:: CONSIGNAS ::
a – Enumera los ejemplos concretos de sorpresas, agradables o desagradables, que aparecen en la selección sobre las sorpresas.
b – En la selección sobre las sorpresas, ¿qué capacidad han perdido algunas personas?
c – Prosigue la reflexión sobre las sorpresas a partir de su última frase.

:: SELECCIÓN ::
A veces surge la sorpresa, aparece algo que nos maravilla. No me refiero a las sorpresas desagradables, que también las hay. Por ejemplo, el recibo de la luz, que ya ha dejado de sorprendernos y se ha convertido en una insoportable rutina para muchos de nuestros conciudadanos incapaces de hacer frente a su desmesura.

Son las sorpresas agradables las que hacen de nuestra vida algo digno de ser vivido. Incluso diría que sin lo sorprendente todo sería tedioso y rutinario. Me alarma que algunas personas (¿muchas?) hayan perdido la capacidad de sorprenderse, la capacidad de maravillarse. Una cultura tendente a la uniformidad, a la planitud, tal vez haya logrado anular esa condición tan importante en los seres humanos.

Una mañana me salgo al patio y compruebo que el jazmín ha soltado muchísimas flores a pesar del frío que hace. ¿No es una sorpresa muy grata? O constato que mi nieto ya es tan alto como su padre. ¿A que no está mal, porque es una sorpresa estupenda? Y el caso es que son hechos que ya conocía, nada novedosos en realidad. No sólo lo insólito puede resultar sorprendente.

:: DATOS EXTRAÍDOS ::
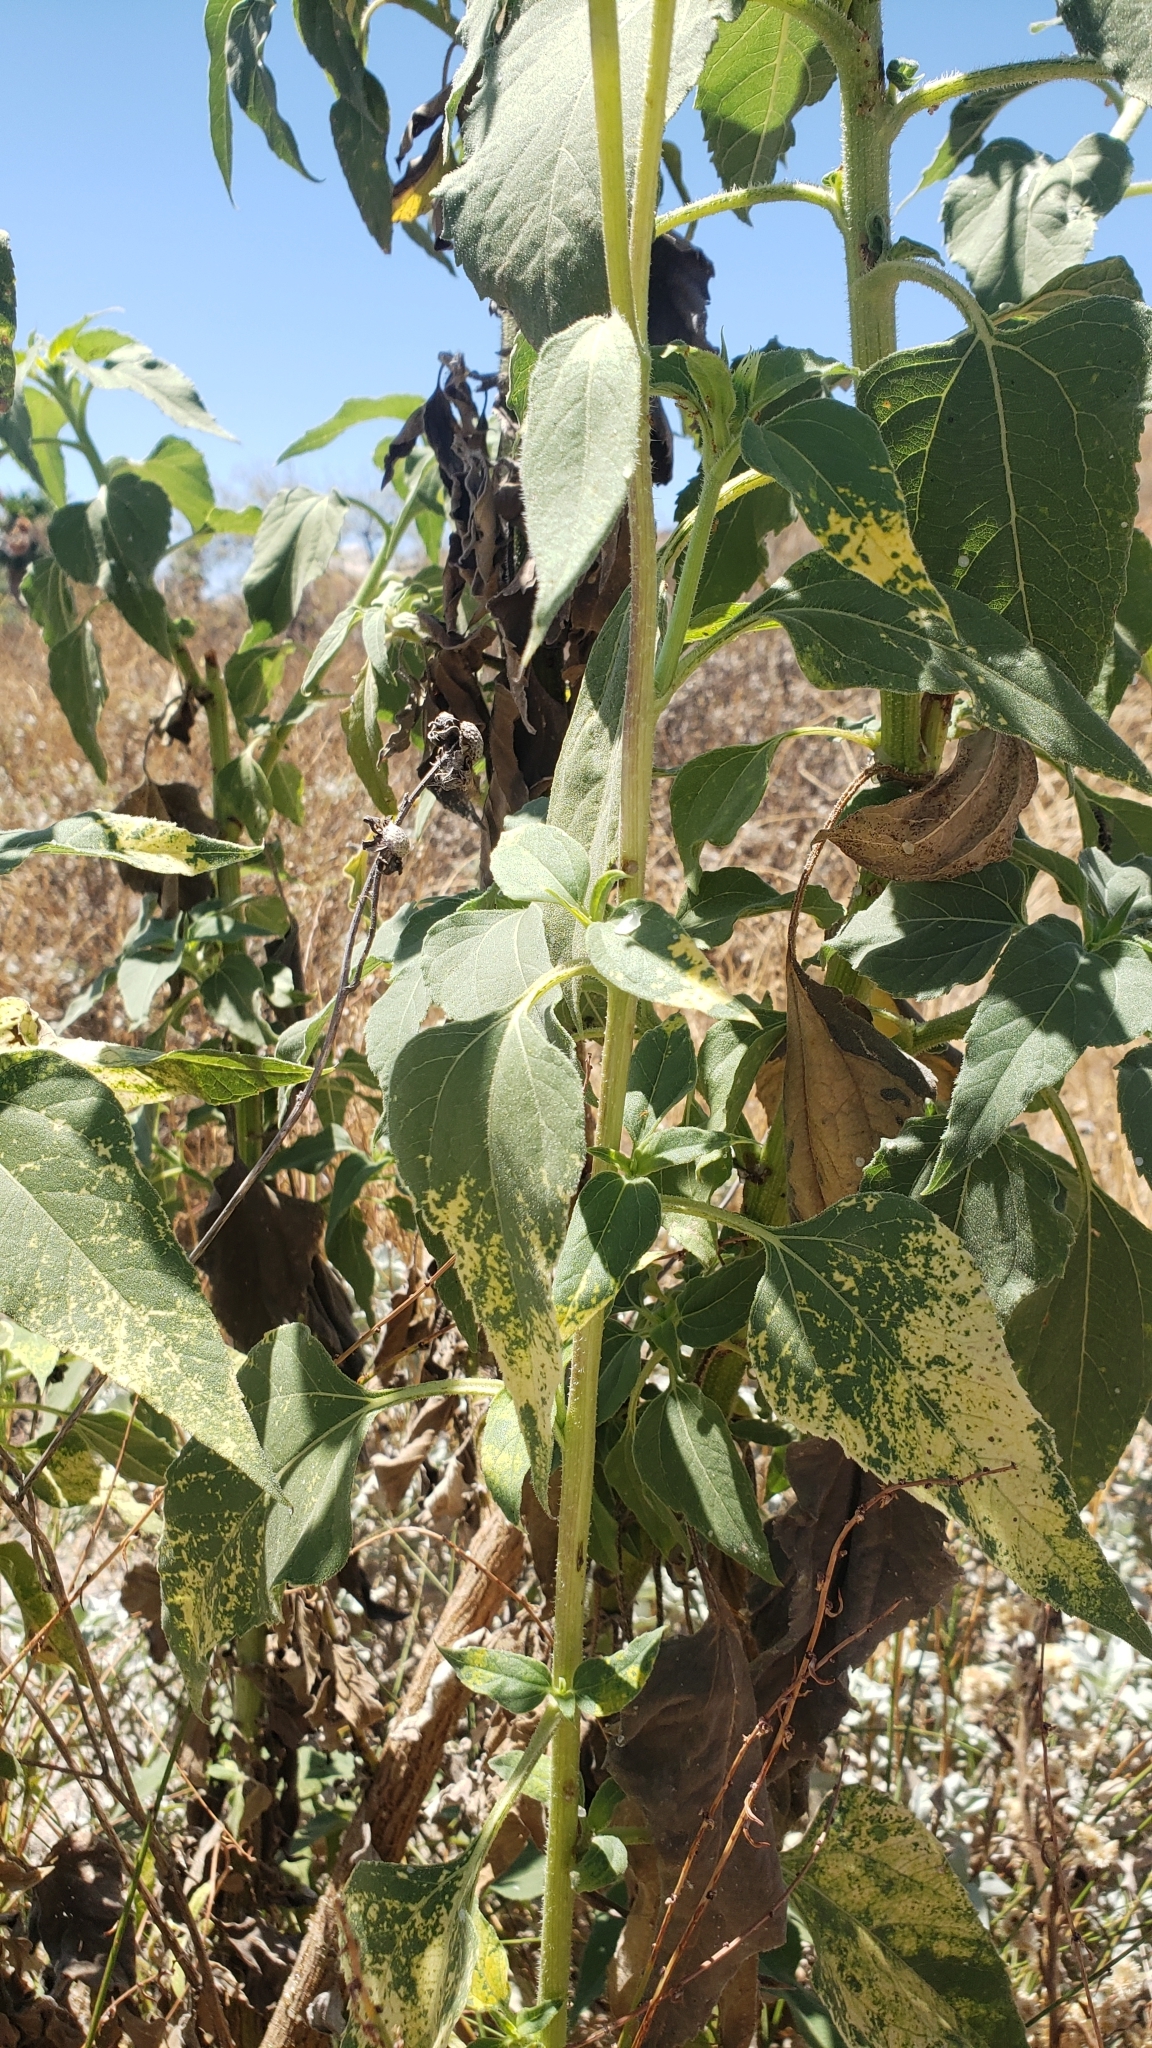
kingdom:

* * *

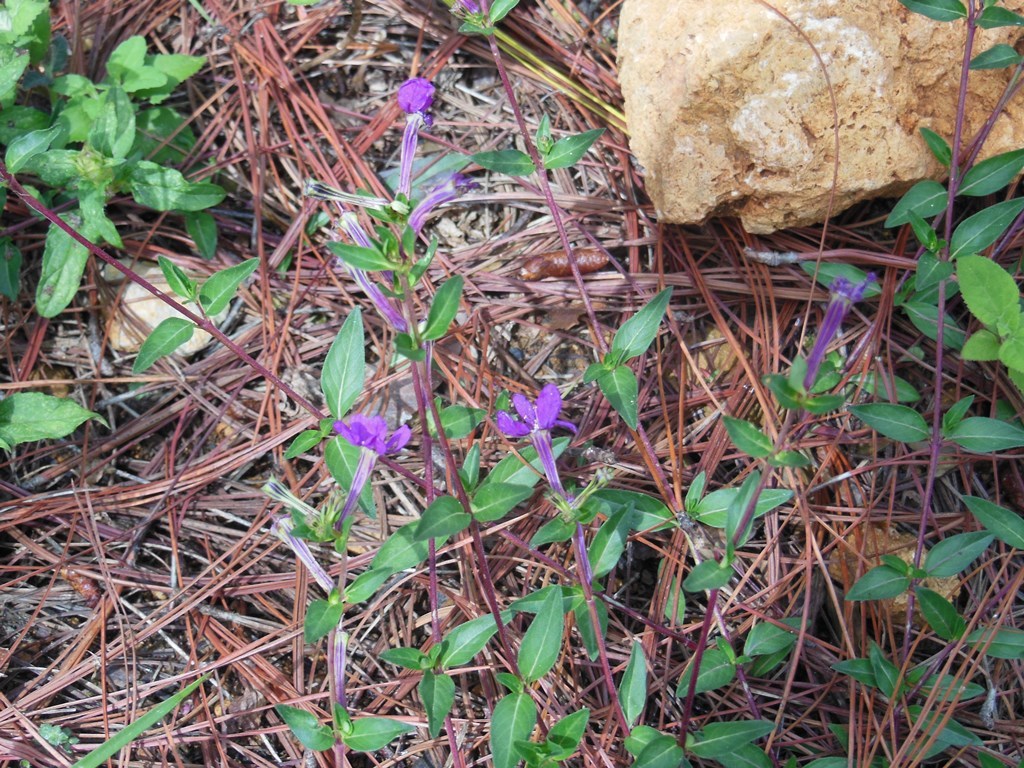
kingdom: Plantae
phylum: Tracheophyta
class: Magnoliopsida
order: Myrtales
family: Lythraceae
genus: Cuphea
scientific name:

:: RESPUESTAS ::
a –
- El recibo de la luz
- El jazmín que ha soltado muchísimas flores a pesar del frío
- El nieto que ya es tan alto como su padre

b – La capacidad de sorprenderse, de maravillarse.

c –
Fue el día 19 de este mes de noviembre cuando me correspondió una sorpresa muy grata. Y no fue en una situación rara o insólita, sino en un Instituto de Chiclana, concretamente el Huerta del Rosario. Nada de insólita, porque he sido profesor de instituto durante muchos años de mi vida, pero hacía mucho tiempo que había abandonado esta profesión, años que no pisaba un aula… “Siempre se vuelve al primer amor”, dice el tango. Y volví. Con ocasión de haber sido invitado a dar una charla a los alumnos de bachillerato con el título “Cómo se hace una novela”, invitación a la que accedí de mil amores, pero con algo de preocupación, porque ya he comentado que me faltaba contacto directo con una nueva realidad de la enseñanza.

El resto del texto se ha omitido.